If you think that having an intimate partner will always keep you safe from contracting HIV, better think again.
More women from the Asia-Pacific region — housewives and career women — are contracting HIV from their intimate partners. These women are either married, or have long-term relationships with men who engage in high-risk sexual behavior. These behaviors are found in men who have sex with men (MSM), injecting drug users, and clients of female sex workers.
These findings are contained in several reports by international organizations, among them the report called HIV Transmission in Intimate Partner Relationships in Asia.

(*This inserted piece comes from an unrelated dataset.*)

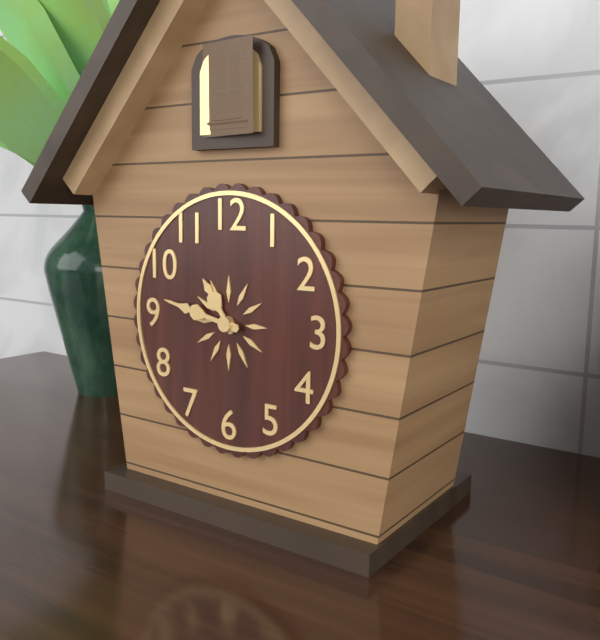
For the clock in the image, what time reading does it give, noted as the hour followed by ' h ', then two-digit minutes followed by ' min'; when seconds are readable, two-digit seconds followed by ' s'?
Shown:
10 h 47 min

Men who buy sex are the largest infected population group. Many of them are married – or are about to get married. This puts a significant number of women, often perceived as “low risk” because they only have sex with their husbands or long-term partners, at risk of HIV infection. In the Philippines, data from the AIDS and HIV Registry of the Dept. of Health show that male overseas Filipino workers constitute variously one-fourth to one-third of reported HIV infections every month. Some of them have infected their home-bound wives and girlfriends well.

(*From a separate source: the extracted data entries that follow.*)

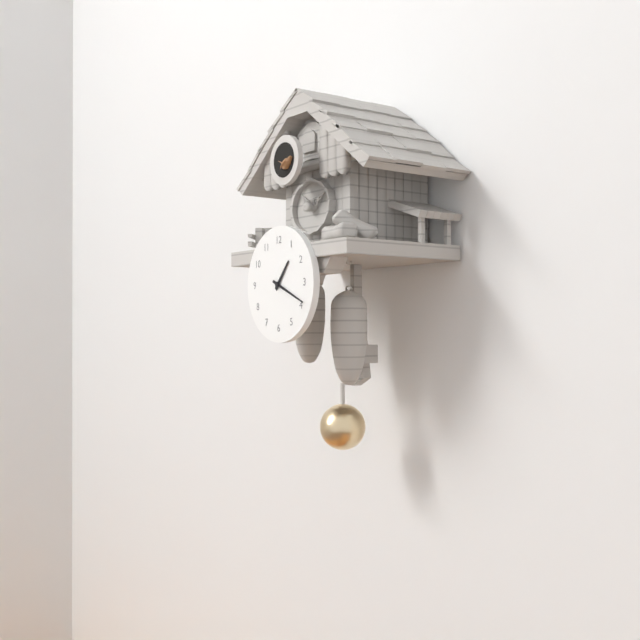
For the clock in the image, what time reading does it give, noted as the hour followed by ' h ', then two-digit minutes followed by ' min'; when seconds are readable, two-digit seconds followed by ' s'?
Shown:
1 h 19 min
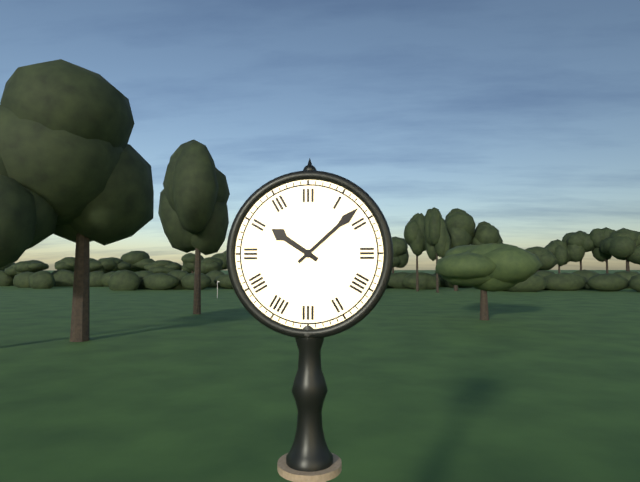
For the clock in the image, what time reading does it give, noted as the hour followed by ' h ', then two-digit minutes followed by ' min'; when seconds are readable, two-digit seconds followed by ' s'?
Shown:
10 h 08 min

The United Nations report estimates that more than 90 percent of the 1.7 million women living with HIV in Asia got it from their husbands or partners in long-term relationships.

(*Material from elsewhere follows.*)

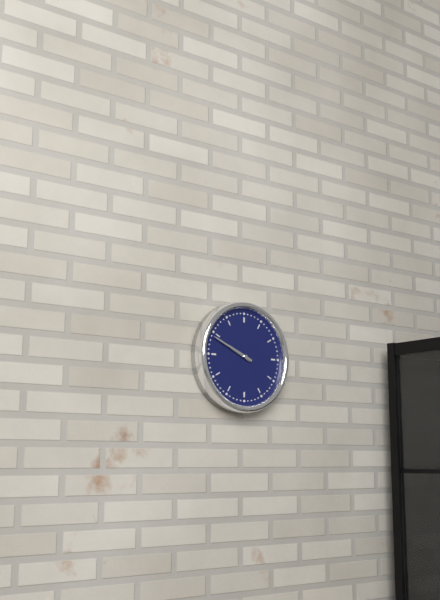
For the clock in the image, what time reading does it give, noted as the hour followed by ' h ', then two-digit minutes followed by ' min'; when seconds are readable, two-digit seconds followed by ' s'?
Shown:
9 h 49 min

“HIV prevention programs focused on the female sex partners of men with high-risk behaviors still have not found a place in the national HIV plans and priorities of many Asian countries,” said Dr. Prasada Rao, director, UNAIDS Regional Support Team for Asia and the Pacific. “Integration of reproductive health programs with AIDS programs and the delivery of joint services to rural and semi-urban women is the key to reducing HIV transmission among female partners.”
To prevent HIV transmission among intimate partner relationships, the UNAIDS report outlines four recommendations. First, HIV prevention interventions must be scaled up for MSM, injecting drug users, and clients of female sex workers. Moreover, it should also emphasize the importance of protecting their regular female partners.
Second, structural interventions should address the needs of vulnerable women and their male sexual partners. This includes expanding reproductive health programs to include services for male sexual health.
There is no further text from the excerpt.